The problem of insolvent local governments can be severe. As a co-author of this Policy Brief recently wrote:
California’s unsustainable labor obligations [have] caused cities like Vallejo and most recently Stockton to declare bankruptcy. Before entering Chapter 9 (the part of the federal bankruptcy code which applies to municipal bankruptcies), Stockton’s fiscal problems forced the city to cut 25 percent of its police force and 30 percent of its fire department. The city also had to reduce pay for all of its workers by 20 percent. In the end, the city could not even pay its vendors [and risked missing] payroll. [Stockton] cut services by so much that officials said, “[P]ublic safety is at a crisis level.”
Public Act 4 includes a provision allowing state-appointed emergency managers of municipalities in a state of financial emergency to set aside (with approval of the state treasurer) local government-employee union contracts. This power is a clear exception to the procedures established in PERA.
Yet whatever the merits of Public Act 4, the contract provision has a practical basis. Personnel costs typically represent a majority of a local government’s operating budget. Given this, and given the stated intent of the act to prevent “the insolvency of local governments” and “protect the credit of this state,” the power to restructure personnel contracts furnishes emergency managers with direct control over an area of spending that may have the largest impact on their mission.
Notably, emergency managers have exercised the right to modify collective bargaining in only three local governments: Flint, Pontiac and the Detroit Public Schools. In fact, the state financial reviews in Public Act 4 have been utilized in only a small number of communities and school districts. Some elements of Public Act 4 have been invoked in the city of Detroit, but even Detroit, with its persistent and highly publicized financial problems, has yet to be placed under an emergency manager.

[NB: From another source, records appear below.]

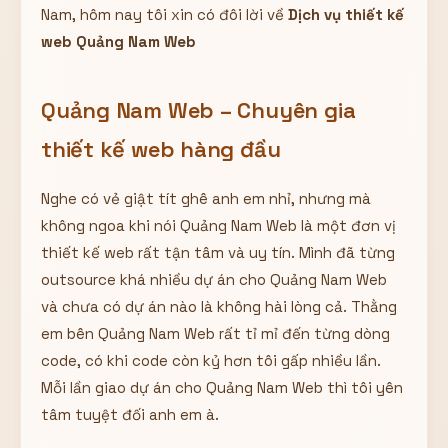
Nam, hôm nay tôi xin có đôi lời về
Dịch vụ thiết kế
Hiển thị
web Quảng Nam Web
Nhớ tài khoản
Quên mật khẩu ?
Đăng nhập
Quảng Nam Web – Chuyên gia
thiết kế web hàng đầu
Bạn không có tài khoản?
Đăng ký
Nghe có vẻ giật tít ghê anh em nhỉ, nhưng mà
không ngoa khi nói Quảng Nam Web là một đơn vị
thiết kế web rất tận tâm và uy tín. Mình đã từng
outsource khá nhiều dự án cho Quảng Nam Web
và chưa có dự án nào là không hài lòng cả. Thằng
em bên Quảng Nam Web rất tỉ mỉ đến từng dòng
code, có khi code còn kỷ hơn tôi gấp nhiều lần.
Mỗi lần giao dự án cho Quảng Nam Web thì tôi yên
tâm tuyệt đối anh em à.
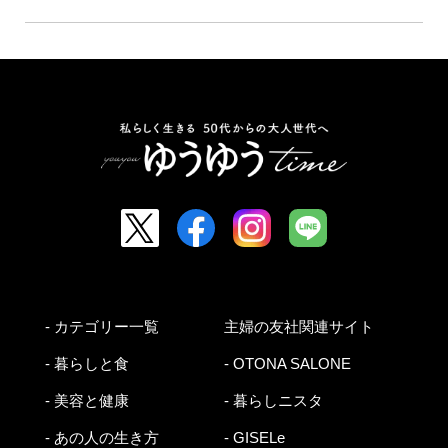
- カテゴリー一覧
主婦の友社関連サイト
- 暮らしと食
- OTONA SALONE
- 美容と健康
- 暮らしニスタ
- あの人の生き方
- GISELe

Public Act 4, then, affects public-sector collective bargaining only in exceptional cases. In the vast majority of instances, Michigan’s legislature has yet to advance any legislation that would change the basic premises of PERA and government-sector collective bargaining.
[*] A recent report from the nonprofit organization State Budget Solutions suggests that Michigan’s reported unfunded liability of $11.5 billion for all state government pension systems in 2008 (when unfunded liabilities were much lower) ranged from $63.6 billion to $72.2 billion under alternative valuation methods and assumptions. James M. Hohman, “Commentary: Pension Liabilities Larger Than Reported,” (Mackinac Center for Public Policy, Aug. 2, 2012), http://www.mackinac.org/17326 (accessed Sept. 28, 2012).
[†] For instance, a consultant found that the Detroit Water and Sewerage Department had 257 separate work classifications. John Wisely, “Detroit water department to cut 81% of workers under new proposal,” Detroit Free Press, Aug. 9, 2012, http://goo.gl/mvqwK (accessed Sept. 25, 2012).
[‡] Following the passage of Public Act 102 of 2011, state law now requires that teacher performance evaluations be considered before seniority in teacher layoff decisions. MCL §§ 380.1248-49.
[§] MCL § 15.568. Note that there is no reason MESSA cannot compete under the new rules.
[¶] For more information on the reforms that have been made to collective bargaining, and in other areas, see “25 Reforms in 2011,” (Mackinac Center for Public Policy, April 10, 2012), http://www.mackinac.org/16753 (accessed Sept. 29, 2012). There were two union-related pieces of legislation that had less to do with cost: a prohibition on school districts’ collection of union dues and a general prohibition on government employers’ collection of union members’ financial contributions to union political action committees. Nevertheless, these revisions are not necessarily hostile to unionization per se; rather, they can involve legitimate questions about government’s proper role in facilitating the collection of political money for nongovernment parties.